La comprensión de la virtud (aretē) como hábito o disposición estable (hexis) constituye una de las contribuciones fundacionales de la ética aristotélica y encuentra su exposición canónica en la Ética a Nicómaco, particularmente en los libros I y II, redactada por Aristóteles como parte de su enseñanza en el Liceo entre 335 y 322 a. C. y transmitida como notas de curso editadas posteriormente por su hijo o discípulo homónimo. Aristóteles distingue dos tipos fundamentales de virtud según su origen y su naturaleza. Las virtudes intelectuales (dianoetikai), entre las que se cuentan la sabiduría teórica (sophia), la prudencia (phronesis) y la inteligencia (nous), se adquieren principalmente mediante la enseñanza y perfeccionan las facultades cognoscitivas del alma racional. Las virtudes éticas o morales (ethikai), entre las que sobresalen la valentía, la templanza, la generosidad, la magnanimidad, la mansedumbre, la veracidad, la amabilidad y la justicia en sentido estricto, se adquieren mediante el hábito (ethos, de donde la palabra ética misma) y perfeccionan la parte apetitiva del alma en su capacidad de obedecer a la razón.
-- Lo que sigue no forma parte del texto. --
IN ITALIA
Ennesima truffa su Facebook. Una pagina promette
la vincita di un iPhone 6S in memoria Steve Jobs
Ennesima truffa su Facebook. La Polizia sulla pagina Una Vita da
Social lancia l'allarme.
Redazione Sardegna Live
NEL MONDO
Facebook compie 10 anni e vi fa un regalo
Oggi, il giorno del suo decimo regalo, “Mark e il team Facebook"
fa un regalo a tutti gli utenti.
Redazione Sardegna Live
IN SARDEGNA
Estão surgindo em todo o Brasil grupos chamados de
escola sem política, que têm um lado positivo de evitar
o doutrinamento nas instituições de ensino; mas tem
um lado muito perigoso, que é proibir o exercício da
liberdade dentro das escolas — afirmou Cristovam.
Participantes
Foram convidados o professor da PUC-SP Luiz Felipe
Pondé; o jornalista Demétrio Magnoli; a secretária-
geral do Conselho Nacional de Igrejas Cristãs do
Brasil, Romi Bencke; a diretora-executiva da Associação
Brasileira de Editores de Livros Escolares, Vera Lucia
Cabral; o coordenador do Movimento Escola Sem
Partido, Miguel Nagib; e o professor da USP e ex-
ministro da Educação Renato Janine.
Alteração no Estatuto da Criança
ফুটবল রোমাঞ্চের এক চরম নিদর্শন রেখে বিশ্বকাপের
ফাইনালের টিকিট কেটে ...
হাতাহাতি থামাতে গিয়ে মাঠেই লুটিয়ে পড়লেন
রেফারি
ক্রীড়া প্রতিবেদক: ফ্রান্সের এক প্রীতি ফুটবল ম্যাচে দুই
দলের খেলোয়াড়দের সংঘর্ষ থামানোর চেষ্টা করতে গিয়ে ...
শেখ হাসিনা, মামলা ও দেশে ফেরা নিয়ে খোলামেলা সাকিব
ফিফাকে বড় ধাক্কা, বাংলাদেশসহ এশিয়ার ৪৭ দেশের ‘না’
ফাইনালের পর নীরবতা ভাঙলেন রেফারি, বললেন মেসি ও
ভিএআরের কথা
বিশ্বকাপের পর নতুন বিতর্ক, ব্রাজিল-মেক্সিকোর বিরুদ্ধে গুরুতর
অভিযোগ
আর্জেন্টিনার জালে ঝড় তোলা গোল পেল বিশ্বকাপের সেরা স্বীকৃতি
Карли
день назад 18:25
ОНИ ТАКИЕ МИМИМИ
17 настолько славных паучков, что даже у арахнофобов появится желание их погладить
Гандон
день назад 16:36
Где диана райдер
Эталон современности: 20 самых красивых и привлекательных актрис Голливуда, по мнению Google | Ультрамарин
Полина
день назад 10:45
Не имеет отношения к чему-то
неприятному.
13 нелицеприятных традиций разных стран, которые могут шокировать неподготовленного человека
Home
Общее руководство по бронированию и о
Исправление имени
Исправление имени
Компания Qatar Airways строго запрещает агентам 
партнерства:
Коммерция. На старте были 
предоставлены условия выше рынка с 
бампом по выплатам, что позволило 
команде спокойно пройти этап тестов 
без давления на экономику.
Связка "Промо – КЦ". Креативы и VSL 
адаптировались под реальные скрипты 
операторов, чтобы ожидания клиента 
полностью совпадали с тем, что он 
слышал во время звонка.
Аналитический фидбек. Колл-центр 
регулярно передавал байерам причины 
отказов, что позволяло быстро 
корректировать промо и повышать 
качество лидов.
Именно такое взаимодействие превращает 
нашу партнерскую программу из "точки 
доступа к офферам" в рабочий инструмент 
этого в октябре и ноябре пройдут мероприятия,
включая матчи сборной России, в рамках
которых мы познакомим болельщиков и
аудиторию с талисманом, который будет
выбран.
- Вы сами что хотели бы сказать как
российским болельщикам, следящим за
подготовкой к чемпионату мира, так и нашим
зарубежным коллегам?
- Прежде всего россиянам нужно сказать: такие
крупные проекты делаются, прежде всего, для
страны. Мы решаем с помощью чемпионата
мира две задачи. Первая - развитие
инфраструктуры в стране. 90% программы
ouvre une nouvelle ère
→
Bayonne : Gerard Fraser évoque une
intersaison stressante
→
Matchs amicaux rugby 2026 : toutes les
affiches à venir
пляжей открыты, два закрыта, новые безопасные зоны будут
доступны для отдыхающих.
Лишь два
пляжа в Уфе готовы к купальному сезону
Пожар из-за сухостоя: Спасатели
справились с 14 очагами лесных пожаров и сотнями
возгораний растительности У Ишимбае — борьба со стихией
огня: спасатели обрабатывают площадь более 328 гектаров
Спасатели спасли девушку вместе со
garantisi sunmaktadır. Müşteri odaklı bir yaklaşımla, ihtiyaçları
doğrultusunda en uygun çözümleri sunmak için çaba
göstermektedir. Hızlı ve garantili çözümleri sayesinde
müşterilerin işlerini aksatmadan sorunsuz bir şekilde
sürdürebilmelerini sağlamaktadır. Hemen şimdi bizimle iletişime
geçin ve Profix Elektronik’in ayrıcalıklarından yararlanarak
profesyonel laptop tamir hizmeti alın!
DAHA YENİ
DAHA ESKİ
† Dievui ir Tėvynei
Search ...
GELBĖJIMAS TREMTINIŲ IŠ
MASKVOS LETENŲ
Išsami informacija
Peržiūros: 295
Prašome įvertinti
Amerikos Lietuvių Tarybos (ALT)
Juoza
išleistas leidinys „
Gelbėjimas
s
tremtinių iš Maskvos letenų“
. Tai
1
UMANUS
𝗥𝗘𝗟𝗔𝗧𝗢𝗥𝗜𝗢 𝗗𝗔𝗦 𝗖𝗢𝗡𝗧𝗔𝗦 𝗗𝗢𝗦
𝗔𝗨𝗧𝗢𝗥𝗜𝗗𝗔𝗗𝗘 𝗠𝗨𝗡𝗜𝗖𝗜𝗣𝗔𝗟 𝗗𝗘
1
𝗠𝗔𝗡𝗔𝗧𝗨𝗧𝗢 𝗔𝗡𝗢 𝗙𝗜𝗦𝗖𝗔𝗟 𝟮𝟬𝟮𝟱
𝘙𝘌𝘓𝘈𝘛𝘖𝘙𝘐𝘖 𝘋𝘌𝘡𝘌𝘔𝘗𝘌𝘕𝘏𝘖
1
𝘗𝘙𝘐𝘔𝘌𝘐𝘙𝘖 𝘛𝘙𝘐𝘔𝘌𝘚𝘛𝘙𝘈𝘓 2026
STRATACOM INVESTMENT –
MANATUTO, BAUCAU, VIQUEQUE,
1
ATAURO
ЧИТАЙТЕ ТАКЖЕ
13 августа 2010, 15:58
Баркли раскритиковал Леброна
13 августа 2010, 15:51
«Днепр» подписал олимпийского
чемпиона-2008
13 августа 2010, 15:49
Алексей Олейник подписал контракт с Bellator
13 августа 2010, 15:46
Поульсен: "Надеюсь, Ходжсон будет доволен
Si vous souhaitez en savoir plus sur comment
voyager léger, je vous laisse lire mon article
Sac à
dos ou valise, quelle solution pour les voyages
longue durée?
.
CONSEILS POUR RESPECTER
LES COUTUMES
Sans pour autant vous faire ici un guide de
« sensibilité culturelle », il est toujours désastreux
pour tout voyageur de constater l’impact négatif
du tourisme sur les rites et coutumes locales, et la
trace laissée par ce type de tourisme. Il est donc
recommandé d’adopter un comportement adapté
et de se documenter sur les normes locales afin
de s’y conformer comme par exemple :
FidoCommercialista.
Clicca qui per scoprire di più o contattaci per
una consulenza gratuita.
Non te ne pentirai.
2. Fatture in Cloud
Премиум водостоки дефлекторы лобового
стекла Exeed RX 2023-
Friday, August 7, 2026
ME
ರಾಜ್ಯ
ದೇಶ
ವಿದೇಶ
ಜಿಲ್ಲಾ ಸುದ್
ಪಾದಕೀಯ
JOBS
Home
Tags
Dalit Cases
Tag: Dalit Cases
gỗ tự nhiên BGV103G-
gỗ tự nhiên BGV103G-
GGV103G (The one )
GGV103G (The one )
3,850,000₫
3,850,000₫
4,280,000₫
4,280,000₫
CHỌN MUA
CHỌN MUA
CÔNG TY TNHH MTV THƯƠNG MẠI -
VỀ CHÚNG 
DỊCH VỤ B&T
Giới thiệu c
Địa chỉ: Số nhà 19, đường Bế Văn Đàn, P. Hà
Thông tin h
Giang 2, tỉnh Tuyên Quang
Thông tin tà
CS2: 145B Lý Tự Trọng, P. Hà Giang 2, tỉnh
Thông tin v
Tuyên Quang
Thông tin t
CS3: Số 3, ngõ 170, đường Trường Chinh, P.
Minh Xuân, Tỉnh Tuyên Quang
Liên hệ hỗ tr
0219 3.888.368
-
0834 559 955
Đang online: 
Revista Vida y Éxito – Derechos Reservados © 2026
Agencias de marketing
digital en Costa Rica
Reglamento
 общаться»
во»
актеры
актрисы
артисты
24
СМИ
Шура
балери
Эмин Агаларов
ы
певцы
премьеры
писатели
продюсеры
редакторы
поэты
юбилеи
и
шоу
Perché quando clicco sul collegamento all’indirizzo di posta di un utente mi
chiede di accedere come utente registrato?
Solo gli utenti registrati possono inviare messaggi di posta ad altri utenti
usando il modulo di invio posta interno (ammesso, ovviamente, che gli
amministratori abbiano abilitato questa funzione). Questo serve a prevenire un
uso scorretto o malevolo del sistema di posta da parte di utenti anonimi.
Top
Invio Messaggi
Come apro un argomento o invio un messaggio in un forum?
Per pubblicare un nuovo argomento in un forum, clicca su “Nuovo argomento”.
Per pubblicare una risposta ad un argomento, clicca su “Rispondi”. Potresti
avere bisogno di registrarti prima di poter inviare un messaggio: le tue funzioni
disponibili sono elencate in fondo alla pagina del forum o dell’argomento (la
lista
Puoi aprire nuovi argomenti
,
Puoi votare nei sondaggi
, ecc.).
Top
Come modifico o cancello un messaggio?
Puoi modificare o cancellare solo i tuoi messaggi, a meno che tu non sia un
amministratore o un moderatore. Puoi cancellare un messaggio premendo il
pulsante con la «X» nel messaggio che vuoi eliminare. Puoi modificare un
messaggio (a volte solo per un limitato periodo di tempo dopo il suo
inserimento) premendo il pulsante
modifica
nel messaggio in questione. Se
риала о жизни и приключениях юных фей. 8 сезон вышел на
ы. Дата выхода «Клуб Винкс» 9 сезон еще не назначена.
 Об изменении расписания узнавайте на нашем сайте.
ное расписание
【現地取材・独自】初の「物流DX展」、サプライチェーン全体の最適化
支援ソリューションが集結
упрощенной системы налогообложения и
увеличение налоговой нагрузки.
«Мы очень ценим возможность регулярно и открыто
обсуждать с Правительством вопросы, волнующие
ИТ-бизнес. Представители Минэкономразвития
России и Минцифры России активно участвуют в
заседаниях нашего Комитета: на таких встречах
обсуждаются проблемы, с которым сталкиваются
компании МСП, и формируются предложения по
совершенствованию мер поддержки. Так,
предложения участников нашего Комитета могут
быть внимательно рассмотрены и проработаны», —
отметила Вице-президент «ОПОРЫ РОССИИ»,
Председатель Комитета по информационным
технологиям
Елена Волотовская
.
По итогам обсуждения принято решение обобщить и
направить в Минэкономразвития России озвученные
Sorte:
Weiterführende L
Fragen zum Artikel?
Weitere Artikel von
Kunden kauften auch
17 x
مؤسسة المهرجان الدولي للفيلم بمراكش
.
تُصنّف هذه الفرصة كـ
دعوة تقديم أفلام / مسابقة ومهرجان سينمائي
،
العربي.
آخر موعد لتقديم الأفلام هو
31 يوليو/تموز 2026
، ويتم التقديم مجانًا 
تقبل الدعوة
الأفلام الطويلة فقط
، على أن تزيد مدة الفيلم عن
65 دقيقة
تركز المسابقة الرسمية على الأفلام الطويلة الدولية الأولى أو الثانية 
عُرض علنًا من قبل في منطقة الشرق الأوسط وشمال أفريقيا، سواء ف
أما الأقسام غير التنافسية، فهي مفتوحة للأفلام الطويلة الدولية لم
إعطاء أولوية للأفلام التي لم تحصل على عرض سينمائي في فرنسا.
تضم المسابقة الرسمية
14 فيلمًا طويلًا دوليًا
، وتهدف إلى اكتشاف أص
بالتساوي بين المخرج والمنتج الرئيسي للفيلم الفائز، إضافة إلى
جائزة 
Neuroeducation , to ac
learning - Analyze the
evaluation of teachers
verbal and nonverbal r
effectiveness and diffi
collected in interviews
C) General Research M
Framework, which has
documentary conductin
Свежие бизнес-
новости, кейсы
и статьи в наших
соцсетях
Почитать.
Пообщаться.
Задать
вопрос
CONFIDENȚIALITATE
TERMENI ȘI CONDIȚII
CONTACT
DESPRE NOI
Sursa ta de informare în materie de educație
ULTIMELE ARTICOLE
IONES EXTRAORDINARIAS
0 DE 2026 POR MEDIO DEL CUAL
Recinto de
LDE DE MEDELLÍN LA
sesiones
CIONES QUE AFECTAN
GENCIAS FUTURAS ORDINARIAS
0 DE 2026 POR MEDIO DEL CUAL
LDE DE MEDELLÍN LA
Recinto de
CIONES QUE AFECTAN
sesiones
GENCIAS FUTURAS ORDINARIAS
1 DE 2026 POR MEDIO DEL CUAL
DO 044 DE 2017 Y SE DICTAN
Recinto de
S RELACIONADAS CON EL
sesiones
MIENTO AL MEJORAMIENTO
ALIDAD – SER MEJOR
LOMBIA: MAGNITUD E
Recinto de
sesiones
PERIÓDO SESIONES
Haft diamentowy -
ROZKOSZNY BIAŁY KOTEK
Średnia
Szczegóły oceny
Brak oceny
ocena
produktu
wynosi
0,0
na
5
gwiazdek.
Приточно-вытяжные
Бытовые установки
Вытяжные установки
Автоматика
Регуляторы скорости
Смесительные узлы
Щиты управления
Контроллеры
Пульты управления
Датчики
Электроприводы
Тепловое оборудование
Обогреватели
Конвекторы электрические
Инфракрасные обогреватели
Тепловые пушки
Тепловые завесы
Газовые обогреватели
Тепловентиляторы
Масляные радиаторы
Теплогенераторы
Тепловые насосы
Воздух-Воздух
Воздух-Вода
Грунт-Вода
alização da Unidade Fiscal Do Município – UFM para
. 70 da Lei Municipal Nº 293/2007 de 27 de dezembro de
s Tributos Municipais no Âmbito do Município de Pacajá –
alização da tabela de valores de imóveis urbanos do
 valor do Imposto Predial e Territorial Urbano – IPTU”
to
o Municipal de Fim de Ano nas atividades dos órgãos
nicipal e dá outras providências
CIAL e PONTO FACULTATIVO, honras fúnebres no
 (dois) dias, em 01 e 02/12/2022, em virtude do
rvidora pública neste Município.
La virtud ética no es una emoción ni una facultad natural sino una disposición estable adquirida (hexis) que se forma mediante la repetición de actos análogos: se llega a ser justo realizando actos justos, valiente realizando actos valientes, templado realizando actos templados. Esta concepción distingue rigurosamente entre el acto virtuoso del principiante, que hace lo bueno pero sin la disposición interior estable, y el acto virtuoso del hombre virtuoso propiamente dicho, que actúa por hábito consolidado con conocimiento, elección deliberada y estabilidad de carácter. La virtud ética se define además por su estructura relacional con las emociones y las acciones: consiste en el término medio (mesotēs) entre dos extremos viciosos, uno por exceso y otro por defecto, término medio determinado no de manera aritmética sino según la razón práctica y las circunstancias particulares del sujeto. La valentía, por ejemplo, es el medio entre la cobardía y la temeridad; la generosidad, el medio entre la avaricia y la prodigalidad. La virtud como hábito se articula con las nociones de eudaimonía, deliberación, elección y prudencia, y constituye el fundamento de la ética de las virtudes retomada por Alasdair MacIntyre, Philippa Foot y toda la ética contemporánea del carácter.